### Exercise instructions
Copy the passage on Leucopogon incisus between "Leucopogon incisus is a species" and "less cylindrical flowers.", inclusive, and swap "delicate" for "fragile".

(Supplied passage)

Scientific classification
- Kingdom: Plantae
- Clade: Tracheophytes
- Clade: Angiosperms
- Clade: Eudicots
- Clade: Asterids
- Order: Ericales
- Family: Ericaceae
- Genus: Leucopogon
- Species: L. incisus
- Binomial name: Leucopogon incisus Hislop

= Leucopogon incisus =

- Genus: Leucopogon
- Species: incisus
- Authority: Hislop
- Conservation status: P2

Species of plant

Leucopogon incisus is a species of flowering plant in the heath family Ericaceae and is endemic to a small area in the far south of the south-west of Western Australia. It is a delicate, erect or sprawling shrub with glabrous young branchlets, spirally arranged, erect, narrowly egg-shaped to narrowly elliptic leaves, and white or pale pink, narrowly bell-shaped to more or less cylindrical flowers.

==Description==
Leucopogon incisus is a delicate, erect to sprawling shrub that typically grows up to about 40 cm high and 60 cm wide with a single stem at the base and glabrous young branchlets. The leaves are spirally arranged and point upwards, narrowly egg-shaped to narrowly elliptic, 3.0–7.5 mm long and 0.7–1.3 mm wide on an indistinct petiole. The flowers are arranged in groups of 2 to 7, 1.5–4 mm long on the ends of branches and in upper leaf axils, with narrowly egg-shaped bracts and similar bracteoles 0.8–1.0 mm long. The sepals are narrowly egg-shaped, 1.5–2.0 mm long, the petals white or pale pink and joined at the base to form a narrowly bell-shaped to more or less cylindrical tube 1.4–1.8 mm long, the lobes 1.2–1.5 mm long. Flowering mainly occurs in September and October and the fruit is a flattened, elliptic drupe 1.8–2.3 mm long.

==Taxonomy and naming==
Leucopogon incisus was first formally described in 2015 by Michael Clyde Hislop in the journal Nuytsia from specimens he collected in the Blackwood River National Park in 2014. The specific epithet (incisus) means "cut deeply and sharply", referring to the deeply notched tip of the fruit.

==Distribution and habitat==
This leucopogon is only known from a small area of jarrah woodland where it grows in winter-wet sandy soil in the far south of the Jarrah Forest bioregion of south-western Western Australia.

==Conservation status==
Leucopogon incisus is listed as "Priority Two" by the Western Australian Government Department of Biodiversity, Conservation and Attractions, meaning that it is poorly known and from only one or a few locations.

(End Supplied passage)
(Source material)

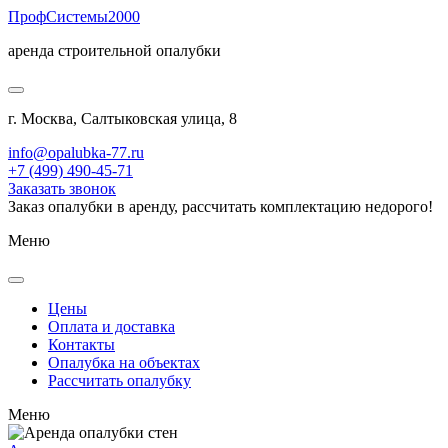
Проф
Системы
2000
аренда строительной опалубки
г. Москва, Салтыковская улица, 8
info@opalubka-77.ru
+7 (499) 490-45-71
Заказать звонок
Заказ опалубки в аренду, рассчитать комплектацию недорого!
Меню
Цены
Оплата и доставка
Контакты
Опалубка на объектах
Рассчитать опалубку
Меню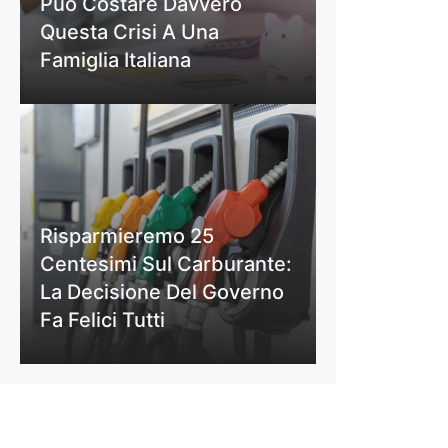
Può Costare Davvero
Questa Crisi A Una
Famiglia Italiana
Risparmieremo 25
Centesimi Sul Carburante:
La Decisione Del Governo
Fa Felici Tutti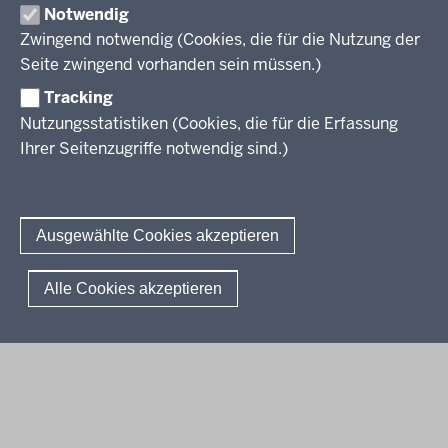
Fächer
Notwendig
Termine
Aufgaben der letzten Jahre
Übersicht
Zwingend notwendig (Cookies, die für die Nutzung der
Zentralabitur Berufliches Gymnasium
Ergebnisberichte
Rechtsgrundlagen
Fächer
Seite zwingend vorhanden sein müssen.)
Weitere Dokumente
Termine
Prüfungsaufgaben
Übersicht
Tracking
Fragen und Antworten
Zentralabitur WbK
Rechtsgrundlagen
Bildungsgänge
Nutzungsstatistiken (Cookies, die für die Erfassung
Termine
Fächer
Ihrer Seitenzugriffe notwendig sind.)
Übersicht
Sprachprüfungen
Ergebnisberichte
Rechtsgrundlagen
Fächer
Weitere Dokumente
Termine
Prüfungsaufgaben
Das Deutsche Sprachdiplom
Fragen und Antworten
Kontakt
Ergebnisberichte
Rechtsgrundlagen
Sprachfeststellungsprüfung
Ausgewählte Cookies akzeptieren
Fragen und Antworten
Termine
Sprachprüfung im HSU
Ergebnisberichte
© 2026 Standardsicherung
Alle Cookies akzeptieren
Weitere Dokumente
Fußzeile
Impressum
Datenschutzerklärung
Meldestelle
Fragen und Antworten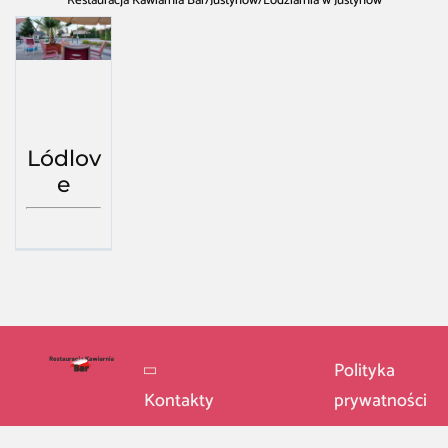
Restauracja Kawiarnia Bar
/
Justynów
/
Lodziarnia w Justynów
Lódlov
e
Polityka
Kontakty
prywatności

(End Source material)

### Expected answer
Leucopogon incisus is a species of flowering plant in the heath family Ericaceae and is endemic to a small area in the far south of the south-west of Western Australia. It is a fragile, erect or sprawling shrub with glabrous young branchlets, spirally arranged, erect, narrowly egg-shaped to narrowly elliptic leaves, and white or pale pink, narrowly bell-shaped to more or less cylindrical flowers.